Diese beiden Bücher, wie gesagt: in meinem Kopf zu einem schlimmen Buch zusammengefasst, haben mich übrigens gelehrt, dass ich mich für Inhalte interessiere, nicht für sprachliche Form. Also zumindest nicht, wenn die nicht exakt meinen Humor bedient, Max Goldt habe ich Jahre später ja auch mit großer Begeisterung gelesen, und da geht es ja auch um nix. Jedenfalls hatte ich bei einem der beiden Bücher ein Nahtoderlebnis, da über 20 Seiten ein Esstisch beschrieben wurde. Besser gesagt die Dinge, die auf dem Esstisch standen. In schönen Worten. Lang. Ausführlich. Was bei mir angekommen ist? Es gab Rinderbraten.

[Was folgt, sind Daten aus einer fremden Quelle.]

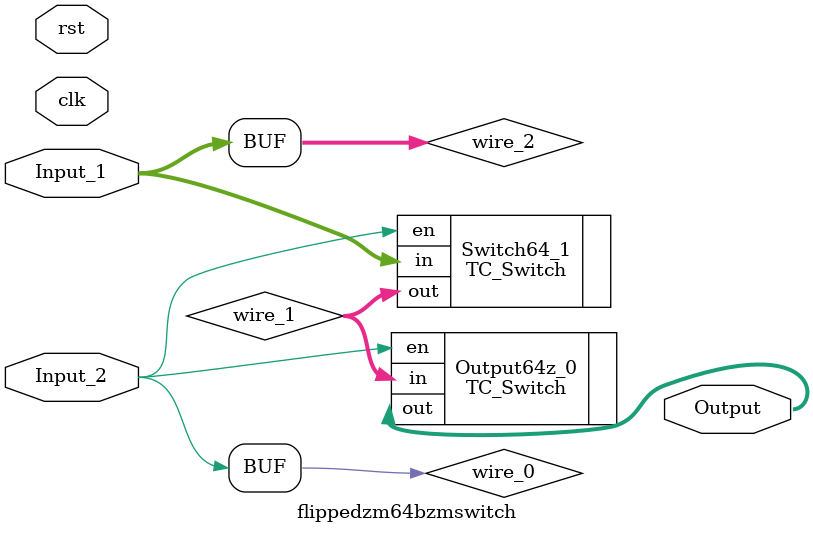
<source format=v>
module flippedzm64bzmswitch (clk, rst, Input_1, Input_2, Output);
  parameter UUID = 0;
  parameter NAME = "";
  input wire clk;
  input wire rst;

  input  wire [63:0] Input_1;
  input  wire [0:0] Input_2;
  output  wire [63:0] Output;

  TC_Switch # (.UUID(64'd2753496366035784750 ^ UUID), .BIT_WIDTH(64'd64)) Output64z_0 (.en(wire_0), .in(wire_1), .out(Output));
  TC_Switch # (.UUID(64'd1636605595200992945 ^ UUID), .BIT_WIDTH(64'd64)) Switch64_1 (.en(wire_0), .in(wire_2), .out(wire_1));

  wire [0:0] wire_0;
  assign wire_0 = Input_2;
  wire [63:0] wire_1;
  wire [63:0] wire_2;
  assign wire_2 = Input_1;

endmodule

</source>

Wir wechseln das Fach und gehen zu Englisch über. Dort war es eigentlich genau andersrum wie in Deutsch: Ich hatte eine wirklich unfassbar grauenhafte Lehrerin, die ich zutiefst gehasst habe, wir haben aber ausnahmslos Bücher gelesen, die ich gut fand und die mich interessierten. Was nichts daran änderte, dass die Art und Weise, *wie* diese Bücher im Klassenverband gelesen wurden, mich wahnsinnig gemacht hat.

Shaw: Pygmalion
Konnte ich hinterher beruflich noch brauchen. Sagt man ja auch nicht so oft.

Lee: To kill a Mockingbird
Versah mich mit dem Alleinstellungsmerkmal, dass ich Spezialwissen über die Band The Boo Radleys hatte. Fantastisch.

MacLaverty: Cal
An der Stelle konnte ich endlich auch mal Spezialwissen in den Unterricht einbringen, da das Buch sich mit dem Irlandkonflikt beschäftigt und meine Schwester mit einem britischen Soldaten verheiratet war und ich sehr viel zu dem Thema wusste und sogar Material in den Unterricht einbringen konnte. Obwohl die Lehrerin so grauenhaft war. Die Botschaft an Lehrer*innen ist an dieser Stelle: Wenn die Literatur gut genug ist, ist der Rest vielleicht egal.

Huxley: Brave New World
Geliebt. Sehr geliebt.

Orwell: 1984
Fand ich Huxley besser.

Shakespeare: The Merchant of Venice
Vielleicht das uninteressanteste Buch, das Shakespeare je geschrieben hat. Ich weiß es nicht, hab es ja nicht zuende gelesen.

Mehr fällt mir nicht ein. Wird vermutlich nicht wichtig gewesen sein. Meine erste Fremdsprache war ja Latein, da las man, was man so liest: Caesar, Cicero, Ovid, in der Reihenfolge. Die dritte Fremdsprache war Altgriechisch, und da ist alles blank. Dafür kann ich allerdings fast 30 Jahre später noch immer in einer atemberaubenden Geschwindigkeit das griechische Alphabet aufsagen, und wenn mal Pandemie ist, dann weiß ich, wo ab Delta die Reise hingeht. Und das ist viel wert.